··· Extracted information
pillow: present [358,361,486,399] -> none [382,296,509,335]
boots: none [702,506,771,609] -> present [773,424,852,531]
······
··· Extracted information
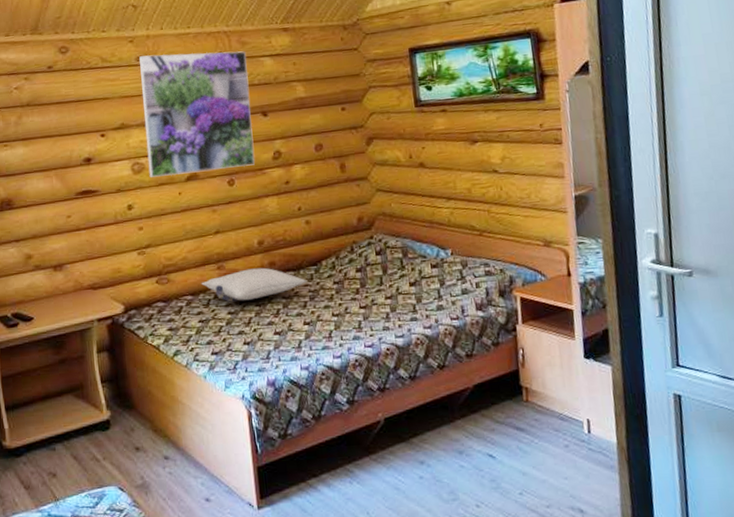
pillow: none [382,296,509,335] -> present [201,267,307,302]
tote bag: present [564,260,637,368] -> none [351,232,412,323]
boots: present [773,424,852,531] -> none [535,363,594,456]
······
Look through the entries above and list every line containing "pillow".

• Exercise answer:
pillow: present [358,361,486,399] -> none [382,296,509,335]
pillow: none [382,296,509,335] -> present [201,267,307,302]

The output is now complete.